Data listing
>> Start

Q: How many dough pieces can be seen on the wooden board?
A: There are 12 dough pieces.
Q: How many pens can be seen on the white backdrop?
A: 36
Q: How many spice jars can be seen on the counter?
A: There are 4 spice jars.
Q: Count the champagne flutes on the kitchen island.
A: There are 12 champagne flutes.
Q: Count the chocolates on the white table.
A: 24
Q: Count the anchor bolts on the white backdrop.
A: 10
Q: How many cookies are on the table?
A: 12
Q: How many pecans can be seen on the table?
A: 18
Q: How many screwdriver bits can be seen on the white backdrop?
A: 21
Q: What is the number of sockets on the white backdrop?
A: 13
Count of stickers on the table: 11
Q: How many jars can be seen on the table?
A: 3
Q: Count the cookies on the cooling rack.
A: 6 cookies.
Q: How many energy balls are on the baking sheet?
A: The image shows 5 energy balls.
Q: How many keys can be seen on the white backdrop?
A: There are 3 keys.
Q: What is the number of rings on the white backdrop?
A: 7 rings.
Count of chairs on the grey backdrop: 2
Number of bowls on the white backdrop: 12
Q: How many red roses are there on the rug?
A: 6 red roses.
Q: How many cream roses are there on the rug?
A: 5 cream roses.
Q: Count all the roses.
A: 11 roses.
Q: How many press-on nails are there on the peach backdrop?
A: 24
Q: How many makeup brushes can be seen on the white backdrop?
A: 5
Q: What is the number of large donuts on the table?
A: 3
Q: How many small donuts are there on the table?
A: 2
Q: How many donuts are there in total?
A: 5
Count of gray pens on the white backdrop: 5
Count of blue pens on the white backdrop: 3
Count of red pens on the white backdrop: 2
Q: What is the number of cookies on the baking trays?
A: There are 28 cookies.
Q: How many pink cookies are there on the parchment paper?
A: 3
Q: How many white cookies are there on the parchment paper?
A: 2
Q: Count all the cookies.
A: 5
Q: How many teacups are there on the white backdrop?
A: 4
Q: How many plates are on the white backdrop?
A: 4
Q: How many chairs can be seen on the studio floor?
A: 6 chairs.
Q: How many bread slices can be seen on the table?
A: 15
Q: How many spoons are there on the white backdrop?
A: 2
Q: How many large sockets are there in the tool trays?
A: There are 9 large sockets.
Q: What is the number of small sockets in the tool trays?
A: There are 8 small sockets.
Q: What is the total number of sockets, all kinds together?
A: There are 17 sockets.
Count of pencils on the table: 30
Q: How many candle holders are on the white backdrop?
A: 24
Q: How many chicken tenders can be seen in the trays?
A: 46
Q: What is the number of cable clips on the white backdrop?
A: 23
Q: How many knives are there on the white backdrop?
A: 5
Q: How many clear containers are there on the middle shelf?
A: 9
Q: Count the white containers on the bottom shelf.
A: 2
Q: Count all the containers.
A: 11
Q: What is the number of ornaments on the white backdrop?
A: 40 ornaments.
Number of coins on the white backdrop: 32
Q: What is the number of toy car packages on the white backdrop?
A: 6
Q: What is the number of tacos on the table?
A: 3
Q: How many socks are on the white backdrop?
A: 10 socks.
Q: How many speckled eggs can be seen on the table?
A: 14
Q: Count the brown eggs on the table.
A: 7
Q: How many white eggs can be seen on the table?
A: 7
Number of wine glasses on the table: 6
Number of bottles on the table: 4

>> End

▸ DIRECTIVE
State how many lines of the material contain the string "paper", counting only case-exact matches, and give the number alone.

▸ OUTPUT
2